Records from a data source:
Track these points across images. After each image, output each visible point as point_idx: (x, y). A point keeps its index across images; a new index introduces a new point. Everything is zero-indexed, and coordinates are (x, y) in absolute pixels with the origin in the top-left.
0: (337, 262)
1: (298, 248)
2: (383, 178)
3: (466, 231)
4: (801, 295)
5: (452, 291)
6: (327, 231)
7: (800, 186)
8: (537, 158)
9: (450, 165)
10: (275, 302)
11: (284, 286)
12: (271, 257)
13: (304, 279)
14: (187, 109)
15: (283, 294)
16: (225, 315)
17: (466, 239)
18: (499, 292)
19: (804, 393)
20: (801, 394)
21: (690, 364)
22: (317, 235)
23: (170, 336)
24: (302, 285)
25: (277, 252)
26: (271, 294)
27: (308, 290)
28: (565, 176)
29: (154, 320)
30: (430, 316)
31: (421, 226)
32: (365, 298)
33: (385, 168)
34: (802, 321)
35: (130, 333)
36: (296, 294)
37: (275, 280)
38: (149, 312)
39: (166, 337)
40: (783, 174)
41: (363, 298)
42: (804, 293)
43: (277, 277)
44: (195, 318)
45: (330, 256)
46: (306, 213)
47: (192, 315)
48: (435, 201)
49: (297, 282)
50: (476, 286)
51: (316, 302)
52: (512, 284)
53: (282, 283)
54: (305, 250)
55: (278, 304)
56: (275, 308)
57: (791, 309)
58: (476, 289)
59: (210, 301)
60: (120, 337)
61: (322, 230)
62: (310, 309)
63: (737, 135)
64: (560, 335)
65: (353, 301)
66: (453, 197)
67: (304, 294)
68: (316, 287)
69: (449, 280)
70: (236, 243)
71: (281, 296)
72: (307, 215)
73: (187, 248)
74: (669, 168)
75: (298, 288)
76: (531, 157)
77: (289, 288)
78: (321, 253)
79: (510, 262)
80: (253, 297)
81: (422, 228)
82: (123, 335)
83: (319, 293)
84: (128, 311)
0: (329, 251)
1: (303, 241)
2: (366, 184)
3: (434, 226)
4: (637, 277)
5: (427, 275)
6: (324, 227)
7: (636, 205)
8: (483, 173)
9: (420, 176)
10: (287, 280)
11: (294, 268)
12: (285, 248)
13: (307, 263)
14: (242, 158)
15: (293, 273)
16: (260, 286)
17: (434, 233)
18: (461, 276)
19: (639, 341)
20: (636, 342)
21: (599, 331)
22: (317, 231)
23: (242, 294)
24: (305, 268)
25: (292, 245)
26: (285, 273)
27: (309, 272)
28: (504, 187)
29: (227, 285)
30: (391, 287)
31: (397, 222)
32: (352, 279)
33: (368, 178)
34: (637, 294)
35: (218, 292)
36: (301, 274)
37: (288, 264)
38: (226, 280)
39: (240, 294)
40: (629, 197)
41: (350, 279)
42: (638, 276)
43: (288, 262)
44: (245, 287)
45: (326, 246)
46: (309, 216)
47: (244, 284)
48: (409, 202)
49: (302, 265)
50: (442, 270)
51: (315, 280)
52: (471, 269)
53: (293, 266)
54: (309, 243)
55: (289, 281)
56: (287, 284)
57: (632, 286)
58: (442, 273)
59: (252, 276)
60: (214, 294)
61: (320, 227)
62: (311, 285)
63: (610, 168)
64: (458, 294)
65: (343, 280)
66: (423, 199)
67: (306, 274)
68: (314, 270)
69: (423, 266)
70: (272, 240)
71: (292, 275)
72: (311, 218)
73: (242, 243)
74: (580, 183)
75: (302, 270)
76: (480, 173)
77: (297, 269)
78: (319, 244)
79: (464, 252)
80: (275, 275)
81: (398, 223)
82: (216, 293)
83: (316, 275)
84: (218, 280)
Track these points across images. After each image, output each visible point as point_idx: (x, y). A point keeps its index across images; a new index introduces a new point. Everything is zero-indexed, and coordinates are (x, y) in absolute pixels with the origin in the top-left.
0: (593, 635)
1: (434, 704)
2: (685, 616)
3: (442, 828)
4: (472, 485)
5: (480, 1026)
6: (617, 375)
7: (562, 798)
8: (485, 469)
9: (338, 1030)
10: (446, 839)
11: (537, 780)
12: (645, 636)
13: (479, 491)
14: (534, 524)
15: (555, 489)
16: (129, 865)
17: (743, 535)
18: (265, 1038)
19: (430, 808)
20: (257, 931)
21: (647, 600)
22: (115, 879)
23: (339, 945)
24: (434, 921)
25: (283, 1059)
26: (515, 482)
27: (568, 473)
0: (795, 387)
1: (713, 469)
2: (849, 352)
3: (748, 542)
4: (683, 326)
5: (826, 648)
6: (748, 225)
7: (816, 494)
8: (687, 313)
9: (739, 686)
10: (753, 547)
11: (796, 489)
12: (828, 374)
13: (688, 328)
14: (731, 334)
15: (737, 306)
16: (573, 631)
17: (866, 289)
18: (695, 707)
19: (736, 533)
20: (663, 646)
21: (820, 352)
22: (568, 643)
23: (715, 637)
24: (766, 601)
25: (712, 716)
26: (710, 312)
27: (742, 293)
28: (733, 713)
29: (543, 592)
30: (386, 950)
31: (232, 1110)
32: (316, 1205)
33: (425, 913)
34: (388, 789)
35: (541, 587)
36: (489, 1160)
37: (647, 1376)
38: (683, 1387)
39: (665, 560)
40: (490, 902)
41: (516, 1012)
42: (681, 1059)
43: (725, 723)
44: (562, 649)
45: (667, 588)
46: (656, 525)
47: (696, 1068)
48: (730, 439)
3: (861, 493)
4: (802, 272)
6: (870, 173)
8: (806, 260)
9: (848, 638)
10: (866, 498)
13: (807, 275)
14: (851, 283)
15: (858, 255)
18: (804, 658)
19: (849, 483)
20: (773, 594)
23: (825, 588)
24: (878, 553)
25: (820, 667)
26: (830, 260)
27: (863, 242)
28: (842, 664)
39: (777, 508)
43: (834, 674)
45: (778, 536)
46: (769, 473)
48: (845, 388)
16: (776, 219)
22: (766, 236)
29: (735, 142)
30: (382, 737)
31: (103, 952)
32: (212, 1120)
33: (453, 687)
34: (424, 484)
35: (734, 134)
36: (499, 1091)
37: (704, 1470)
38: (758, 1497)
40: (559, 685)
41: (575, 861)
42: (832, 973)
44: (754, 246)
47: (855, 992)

## [PROBLEM TO WORK ON]
Output each entry precisely as given.

## [ANSWER BELOW]
Track these points across images. After each image, output each visible point as point_idx: (x, y). A point keeps its index across images; a new index introduces a new point. Everything is zero-indexed, and coordinates are (x, y) in absolute pixels with the origin in the top-left.
0: (337, 262)
1: (298, 248)
2: (383, 178)
3: (466, 231)
4: (801, 295)
5: (452, 291)
6: (327, 231)
7: (800, 186)
8: (537, 158)
9: (450, 165)
10: (275, 302)
11: (284, 286)
12: (271, 257)
13: (304, 279)
14: (187, 109)
15: (283, 294)
16: (225, 315)
17: (466, 239)
18: (499, 292)
19: (804, 393)
20: (801, 394)
21: (690, 364)
22: (317, 235)
23: (170, 336)
24: (302, 285)
25: (277, 252)
26: (271, 294)
27: (308, 290)
28: (565, 176)
29: (154, 320)
30: (430, 316)
31: (421, 226)
32: (365, 298)
33: (385, 168)
34: (802, 321)
35: (130, 333)
36: (296, 294)
37: (275, 280)
38: (149, 312)
39: (166, 337)
40: (783, 174)
41: (363, 298)
42: (804, 293)
43: (277, 277)
44: (195, 318)
45: (330, 256)
46: (306, 213)
47: (192, 315)
48: (435, 201)
49: (297, 282)
50: (476, 286)
51: (316, 302)
52: (512, 284)
53: (282, 283)
54: (305, 250)
55: (278, 304)
56: (275, 308)
57: (791, 309)
58: (476, 289)
59: (210, 301)
60: (120, 337)
61: (322, 230)
62: (310, 309)
63: (737, 135)
64: (560, 335)
65: (353, 301)
66: (453, 197)
67: (304, 294)
68: (316, 287)
69: (449, 280)
70: (236, 243)
71: (281, 296)
72: (307, 215)
73: (187, 248)
74: (669, 168)
75: (298, 288)
76: (531, 157)
77: (289, 288)
78: (321, 253)
79: (510, 262)
80: (253, 297)
81: (422, 228)
82: (123, 335)
83: (319, 293)
84: (128, 311)
0: (329, 251)
1: (303, 241)
2: (366, 184)
3: (434, 226)
4: (637, 277)
5: (427, 275)
6: (324, 227)
7: (636, 205)
8: (483, 173)
9: (420, 176)
10: (287, 280)
11: (294, 268)
12: (285, 248)
13: (307, 263)
14: (242, 158)
15: (293, 273)
16: (260, 286)
17: (434, 233)
18: (461, 276)
19: (639, 341)
20: (636, 342)
21: (599, 331)
22: (317, 231)
23: (242, 294)
24: (305, 268)
25: (292, 245)
26: (285, 273)
27: (309, 272)
28: (504, 187)
29: (227, 285)
30: (391, 287)
31: (397, 222)
32: (352, 279)
33: (368, 178)
34: (637, 294)
35: (218, 292)
36: (301, 274)
37: (288, 264)
38: (226, 280)
39: (240, 294)
40: (629, 197)
41: (350, 279)
42: (638, 276)
43: (288, 262)
44: (245, 287)
45: (326, 246)
46: (309, 216)
47: (244, 284)
48: (409, 202)
49: (302, 265)
50: (442, 270)
51: (315, 280)
52: (471, 269)
53: (293, 266)
54: (309, 243)
55: (289, 281)
56: (287, 284)
57: (632, 286)
58: (442, 273)
59: (252, 276)
60: (214, 294)
61: (320, 227)
62: (311, 285)
63: (610, 168)
64: (458, 294)
65: (343, 280)
66: (423, 199)
67: (306, 274)
68: (314, 270)
69: (423, 266)
70: (272, 240)
71: (292, 275)
72: (311, 218)
73: (242, 243)
74: (580, 183)
75: (302, 270)
76: (480, 173)
77: (297, 269)
78: (319, 244)
79: (464, 252)
80: (275, 275)
81: (398, 223)
82: (216, 293)
83: (316, 275)
84: (218, 280)
Track these points across images. After each image, output each visible point as point_idx: (x, y). A point keeps its index across images; a new index introduces a new point. Everything is zero-indexed, and coordinates are (x, y) in absolute pixels with the origin in the top-left.
0: (593, 635)
1: (434, 704)
2: (685, 616)
3: (442, 828)
4: (472, 485)
5: (480, 1026)
6: (617, 375)
7: (562, 798)
8: (485, 469)
9: (338, 1030)
10: (446, 839)
11: (537, 780)
12: (645, 636)
13: (479, 491)
14: (534, 524)
15: (555, 489)
16: (129, 865)
17: (743, 535)
18: (265, 1038)
19: (430, 808)
20: (257, 931)
21: (647, 600)
22: (115, 879)
23: (339, 945)
24: (434, 921)
25: (283, 1059)
26: (515, 482)
27: (568, 473)
0: (795, 387)
1: (713, 469)
2: (849, 352)
3: (748, 542)
4: (683, 326)
5: (826, 648)
6: (748, 225)
7: (816, 494)
8: (687, 313)
9: (739, 686)
10: (753, 547)
11: (796, 489)
12: (828, 374)
13: (688, 328)
14: (731, 334)
15: (737, 306)
16: (573, 631)
17: (866, 289)
18: (695, 707)
19: (736, 533)
20: (663, 646)
21: (820, 352)
22: (568, 643)
23: (715, 637)
24: (766, 601)
25: (712, 716)
26: (710, 312)
27: (742, 293)
28: (733, 713)
29: (543, 592)
30: (386, 950)
31: (232, 1110)
32: (316, 1205)
33: (425, 913)
34: (388, 789)
35: (541, 587)
36: (489, 1160)
37: (647, 1376)
38: (683, 1387)
39: (665, 560)
40: (490, 902)
41: (516, 1012)
42: (681, 1059)
43: (725, 723)
44: (562, 649)
45: (667, 588)
46: (656, 525)
47: (696, 1068)
48: (730, 439)
3: (861, 493)
4: (802, 272)
6: (870, 173)
8: (806, 260)
9: (848, 638)
10: (866, 498)
13: (807, 275)
14: (851, 283)
15: (858, 255)
18: (804, 658)
19: (849, 483)
20: (773, 594)
23: (825, 588)
24: (878, 553)
25: (820, 667)
26: (830, 260)
27: (863, 242)
28: (842, 664)
39: (777, 508)
43: (834, 674)
45: (778, 536)
46: (769, 473)
48: (845, 388)
16: (776, 219)
22: (766, 236)
29: (735, 142)
30: (382, 737)
31: (103, 952)
32: (212, 1120)
33: (453, 687)
34: (424, 484)
35: (734, 134)
36: (499, 1091)
37: (704, 1470)
38: (758, 1497)
40: (559, 685)
41: (575, 861)
42: (832, 973)
44: (754, 246)
47: (855, 992)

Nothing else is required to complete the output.